Haven't the history courses provided by the billions spent on public education taught even the average middle-school student that what had occurred at one period of time might not happen in another time. Moreover, how we understand that former time is merely a mental reconstruction, and not necessarily a good one. The best and brightest historians are still positing their theories about what did in Rome.
But there are some things we do know about the past. They come in the forms of facts that are contained in certified documents. The facts clearly tell us that the paint companies during the first half of the 20th century reduced and eliminated lead pigments in residential interior paint as quickly as medical science learned of the hazards - and much more quickly than the federal government dictated.
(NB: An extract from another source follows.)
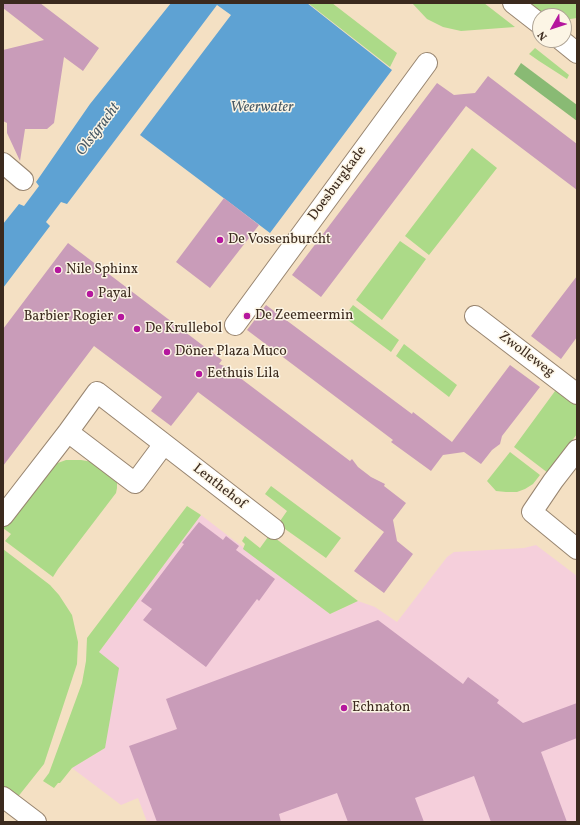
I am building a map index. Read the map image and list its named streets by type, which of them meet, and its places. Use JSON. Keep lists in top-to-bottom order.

Sherwin-Williams, which is headquartered in Ohio, eliminated all lead pigment in household interior paints long before its competitors and way before the federal ban in 1978. Did that unilateral move hurt Sherwin-Williams' profits? I don't know. What I do know is that the same record for bold corporate responsibility continues into today. BUSINESS WEEK recently recognized Sherwin-Williams as one of the top all-around best 50 performers in business.
Athens, like the other cities planning to sue the former lead paint companies, seems to be totally ignoring any facts. Instead it seems to be engaged in a dangerous form of magical thinking. Funds from a settlement or a verdict, the cities seem to assume, will solve their fiscal problems. Well, so far, despite almost a decade of litigation in Rhode Island, no money has been won or lost. And by where Sherwin-Williams' stock is, Wall Street is betting that no money will be won by any state or city or lost by any former lead paint company.